Según el texto sobre el Carnaval de Bahidorá, ¿por qué quien narra y su compañía caminaron con el equipaje hasta el último cuadrante de la sección de camping? Explícalo en una oración.

**** Texto para analizar ****

Cuando acepté cubrir el Carnaval de Bahidorá como prensa lo hice por una sencilla razón: no sé decir que no.
Con eso establecido, las semanas entre la confirmación nuestra asistencia y el día en que teníamos que presentarnos en parque Pushkin a las 10 de la mañana me recordaron la ansiedad social infantil que aquejó mis años de primaria: dolores de estómago por los nervios de salir del confort, temor a cometer un error y la creación de complejos escenarios imaginarios donde me ridiculizaba en frente de los asistentes de alguna manera inverosímil, más propia de una sitcom barata que de la realidad.
Aunque el lado más racional de mi mente estaba emocionado por la experiencia de asistir a mi primer festival, algo en mis entrañas se alegró ese viernes cuando mi amigo y compañero de cobertura, Fernando, anunció que llegaría tarde. Quería ir tanto como no quería ir.
Cálida bienvenida
La primera impresión de Morelos no ayudó a levantar los ánimos. Los 30° se superaron fácilmente mientras caminábamos, cargados de equipaje, hasta el último cuadrante de la sección de camping porque creíamos equivocadamente que se iba a llenar. Es buen momento para decir que, además de nervios y equipaje, llevaba conmigo una justa cantidad de prejuicios pues me imaginaba que los asistentes al Bahidorá serían de esa gente alegre que supura comentarios pasivoagresivos en lugar de sudor. Las primeras en cumplir las expectativas fueron nuestras vecinas, que pidieron ayuda enfáticamente para levantar su casa y no volvieron a dirigirnos la mirada. Afortunadamente mis prejuicios resultaron, aunque no errados, exagerados.
El primer día fue bastante relajado, como llegar a una fiesta horas antes de que empiece, mientras aún se está trapeando el suelo y la comida sigue en el horno. Los escenarios del Bahidorá no tuvieron más que pruebas de sonido hasta que llegó la noche y, con ella, los primeros artistas que congregaron publicó se hicieron presentes. Ese viernes estuvo marcado por nuestra ignorancia de novatos, temerosos de que alguien nos robara algo en la zona del campamento de prensa o de que, sin saber muy bien a dónde íbamos, llegáramos hasta algún camino reservado para trabajadores que pusiera en riesgo nuestra acreditación de prensa.

**** Extracto de datos ****

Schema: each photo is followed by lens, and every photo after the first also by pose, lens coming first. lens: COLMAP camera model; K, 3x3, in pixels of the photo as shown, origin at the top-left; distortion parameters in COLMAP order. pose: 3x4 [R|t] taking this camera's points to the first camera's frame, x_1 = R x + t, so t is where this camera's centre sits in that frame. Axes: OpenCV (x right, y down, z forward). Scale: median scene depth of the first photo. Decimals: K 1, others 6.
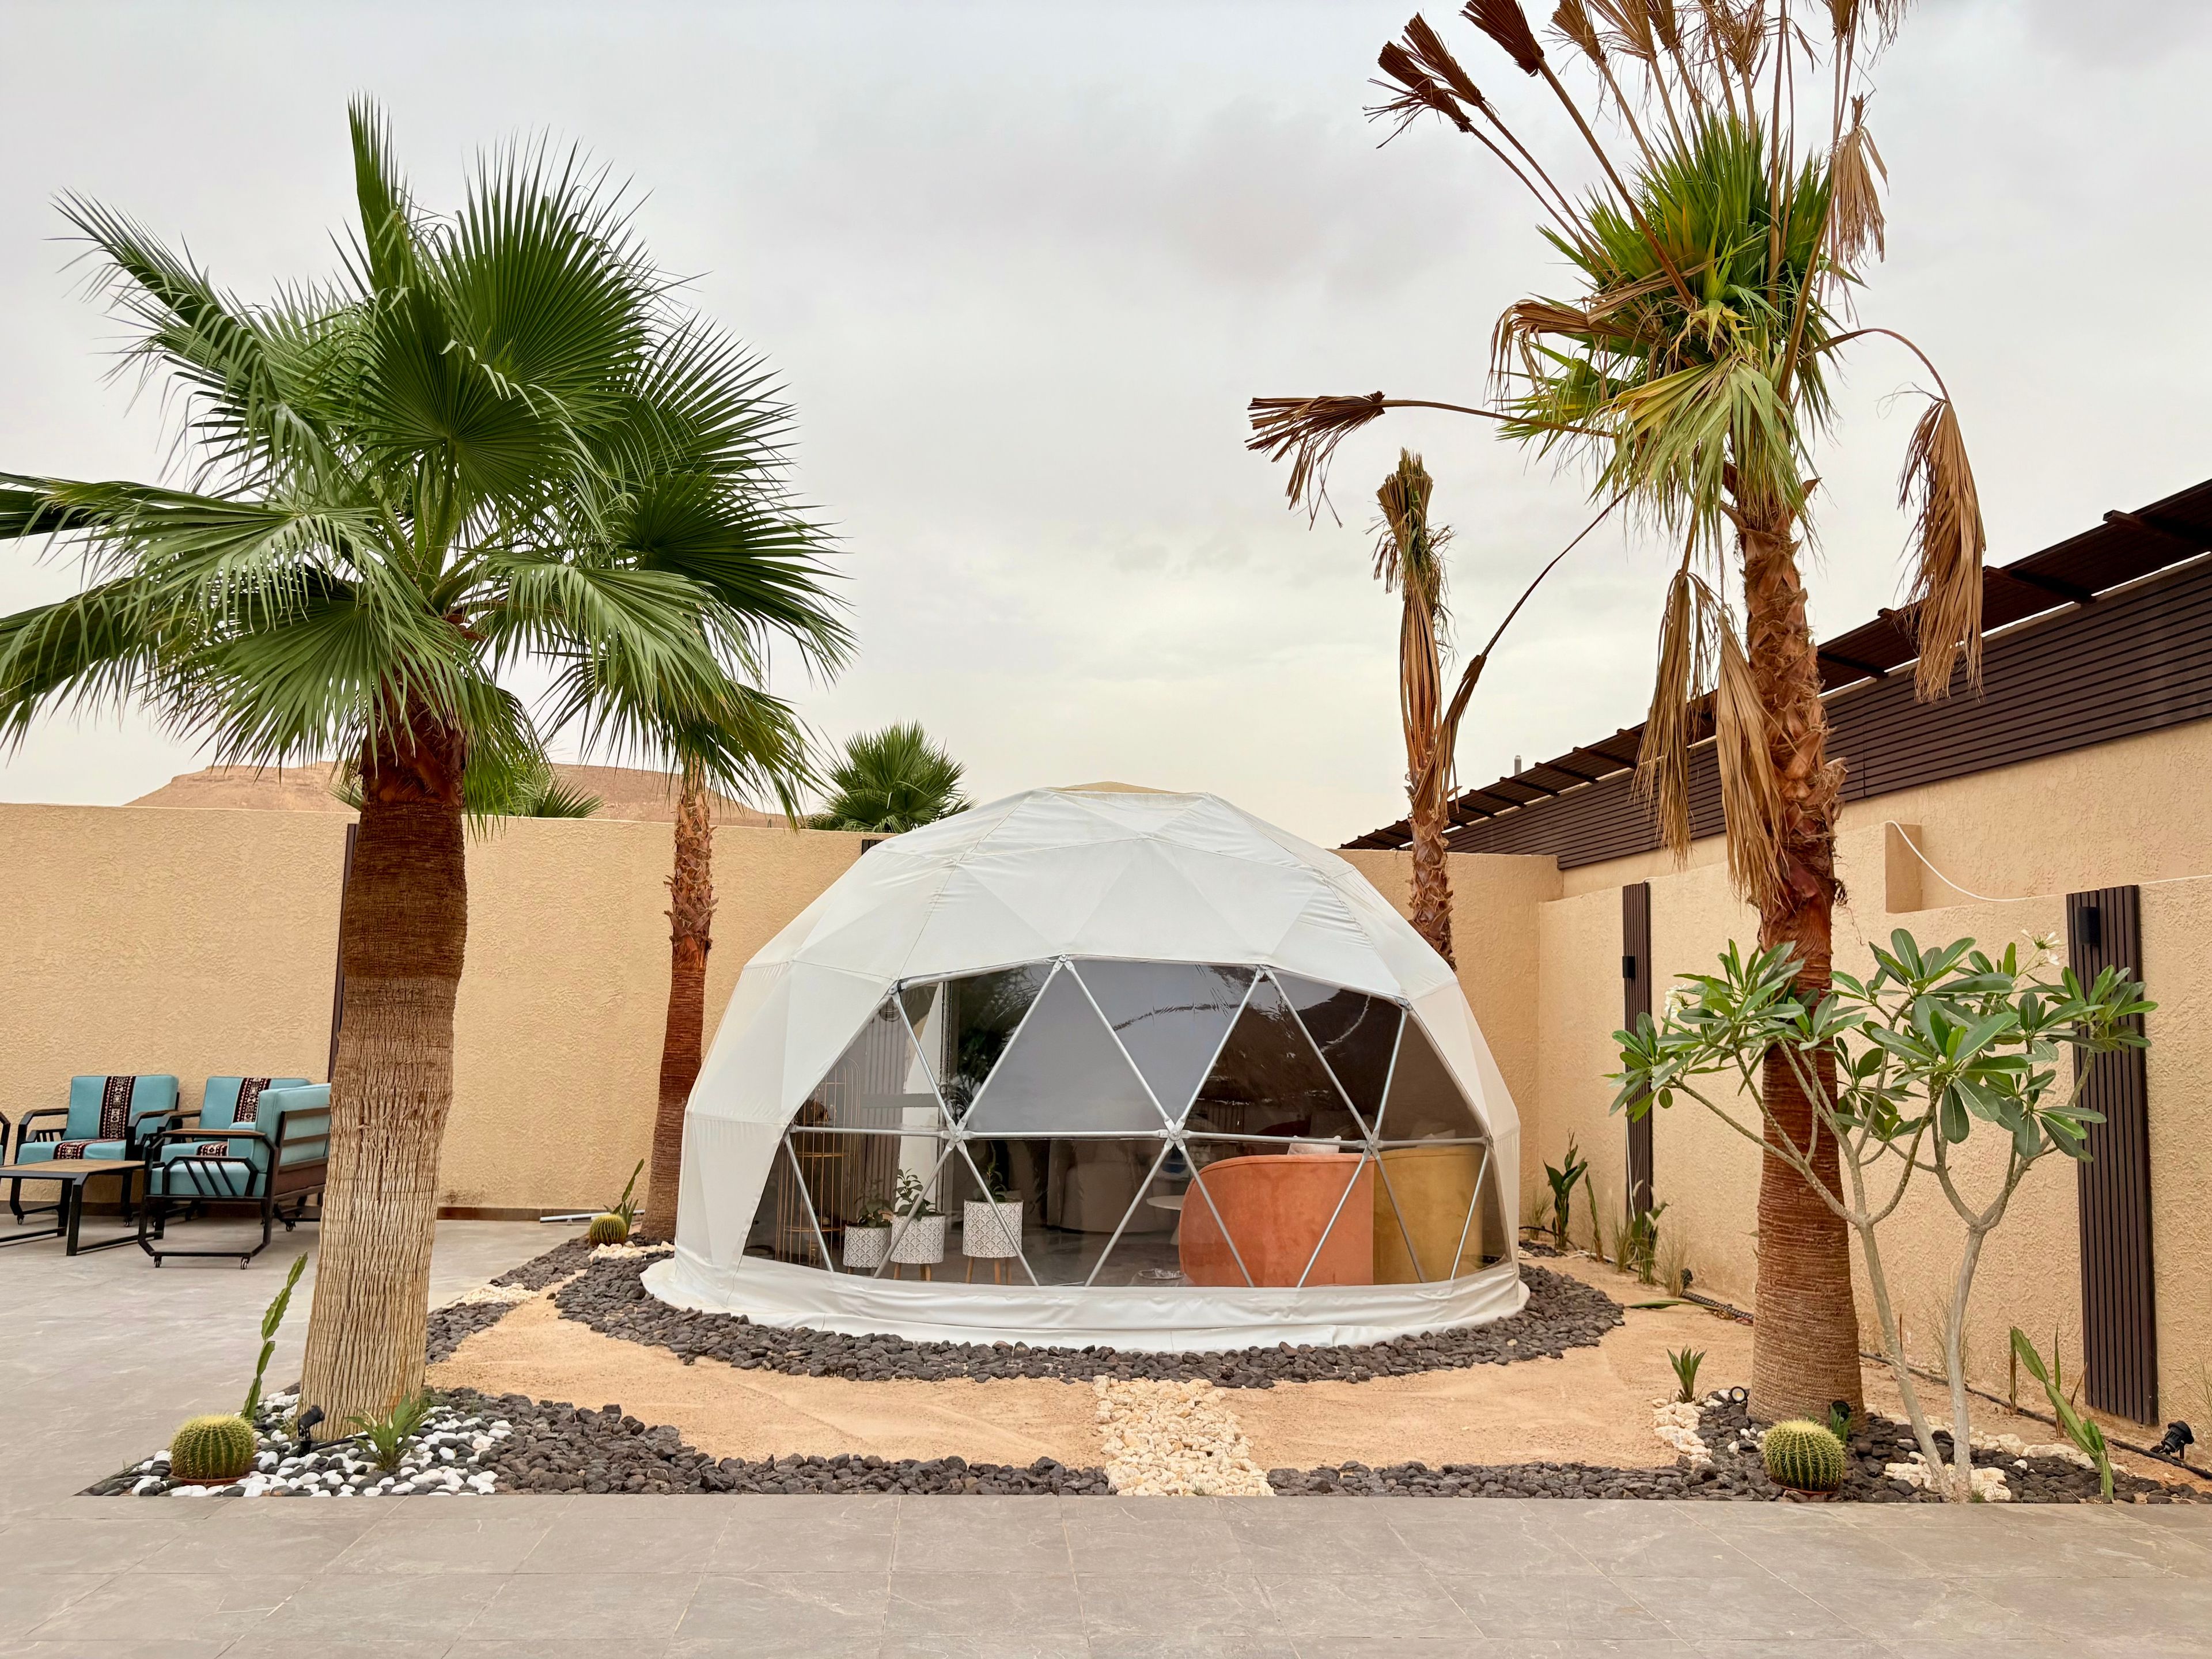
lens RADIAL K [[1681.5, 0, 1107.4], [0, 1681.5, 844.7], [0, 0, 1]] dist [0.026404, -0.000128]
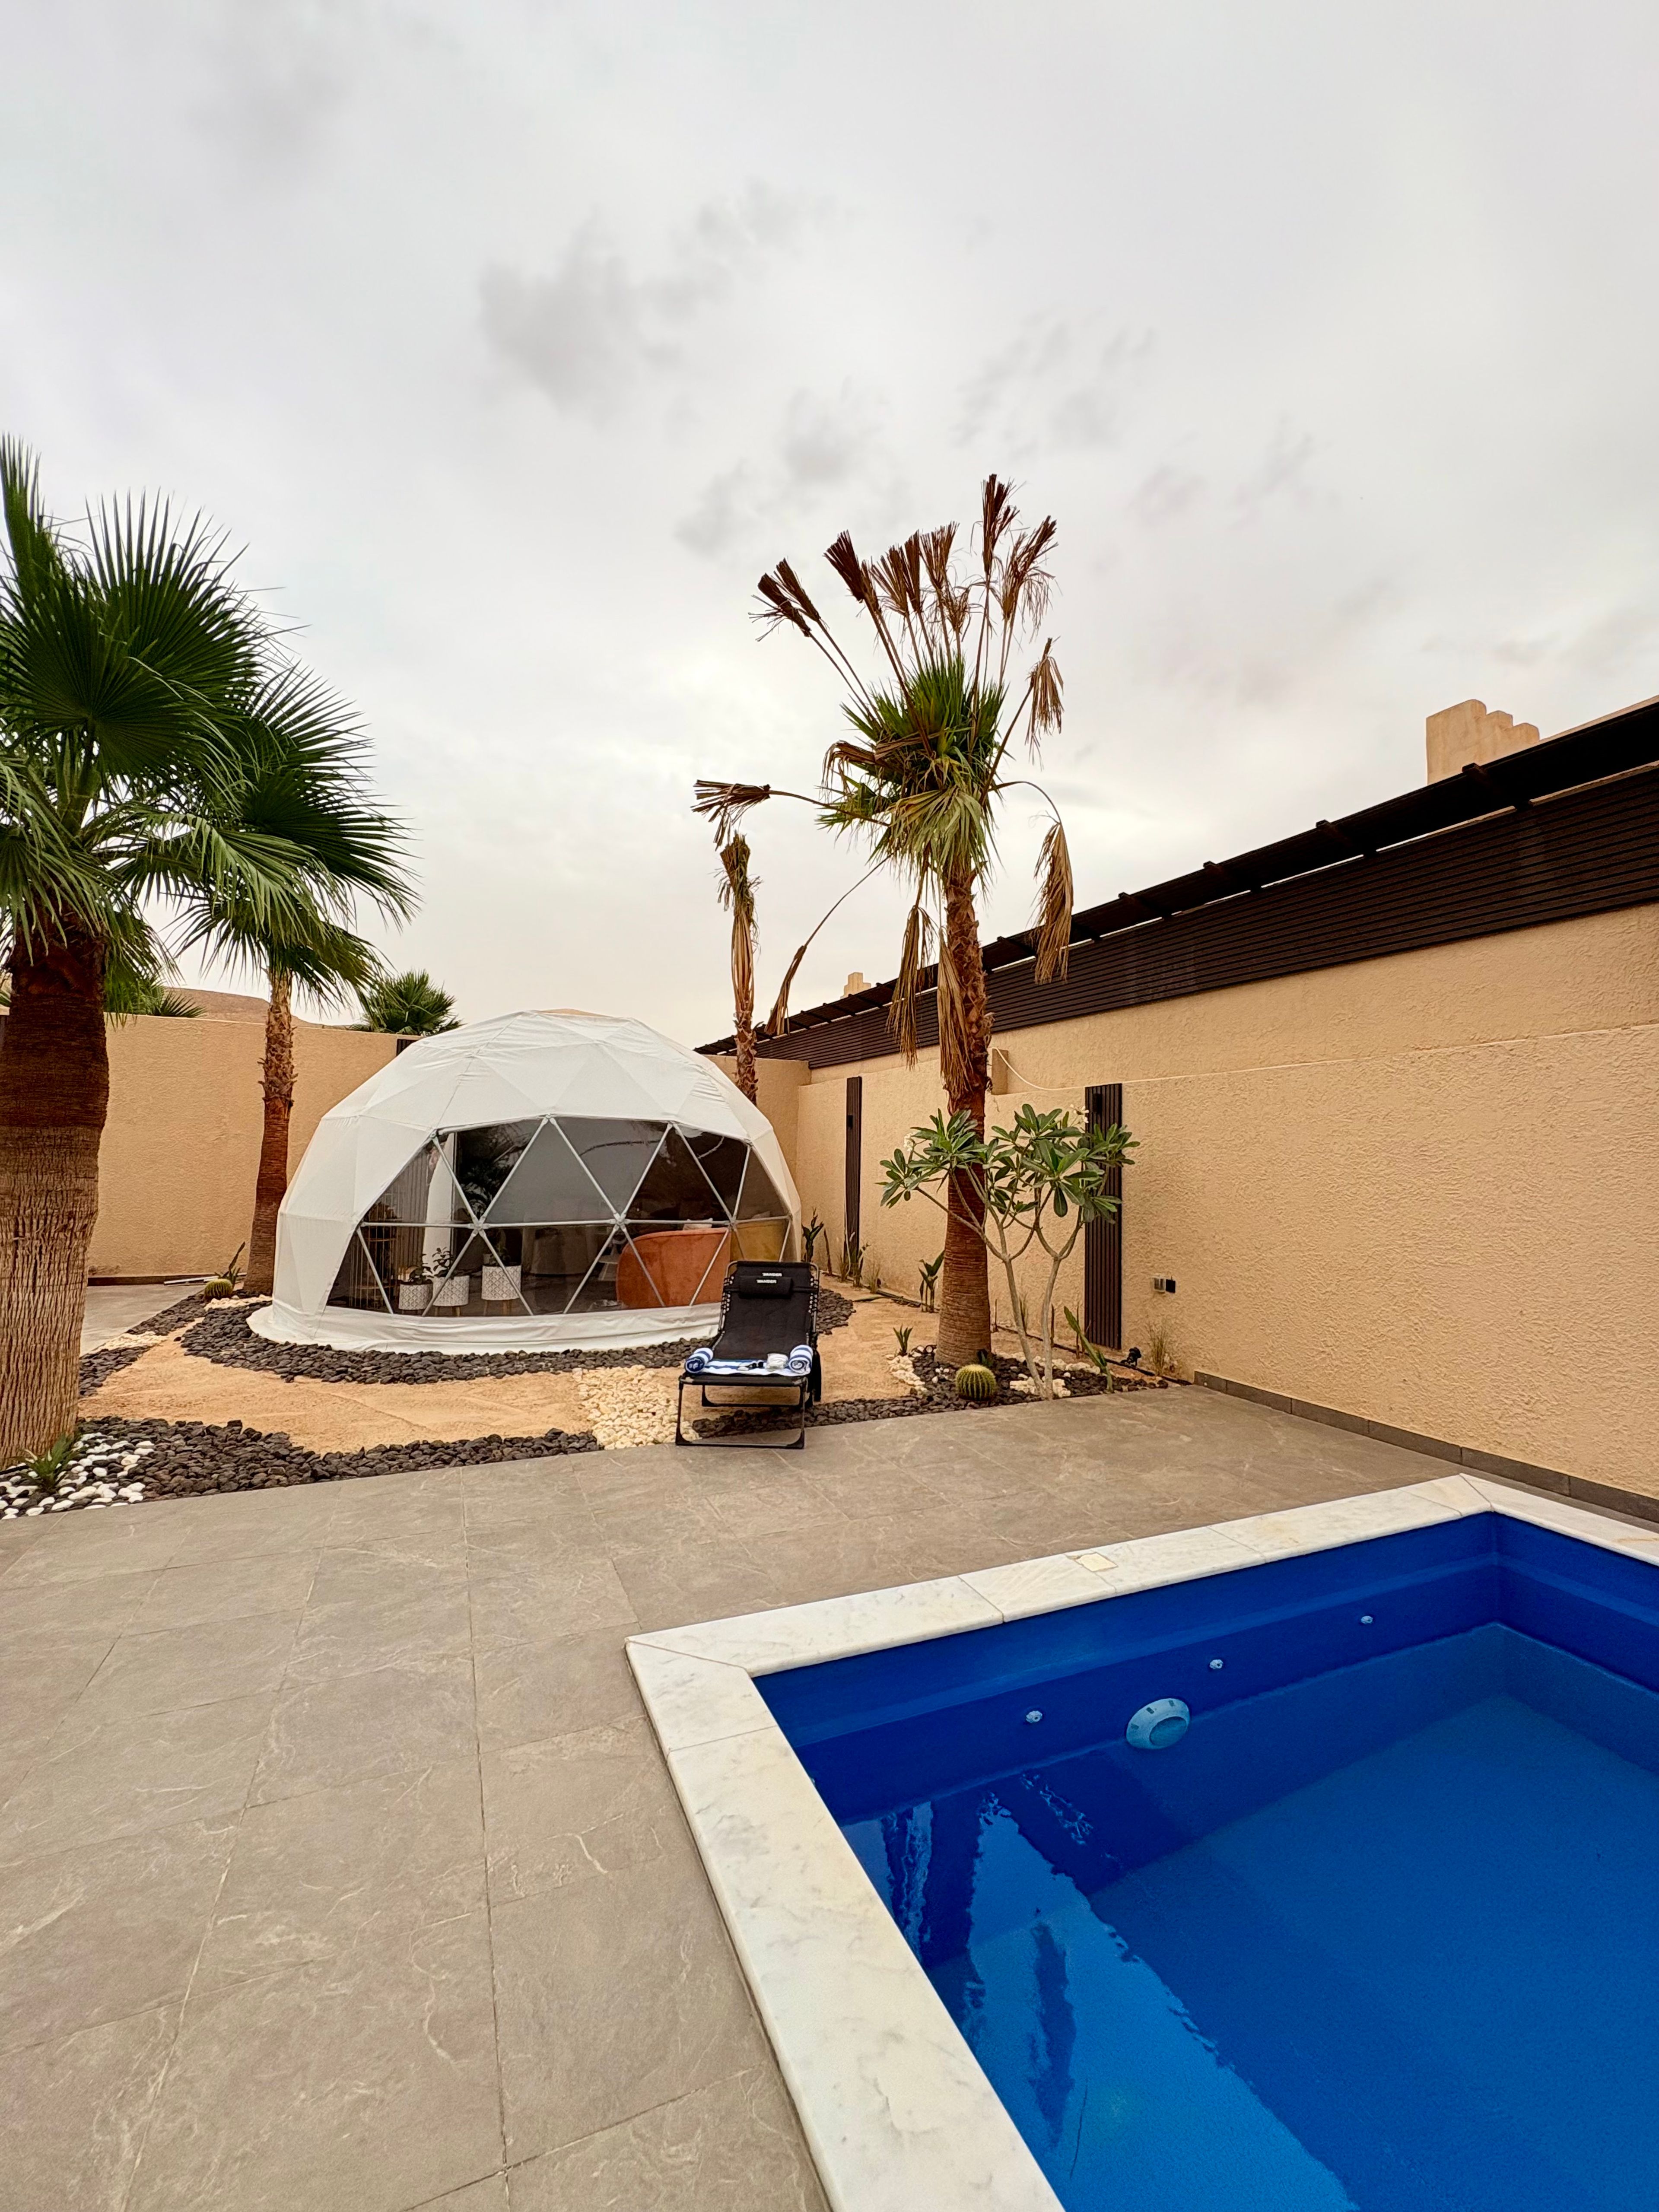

****

**Respuesta:**
Caminaron hasta allí porque creían, equivocadamente, que la sección de camping se iba a llenar.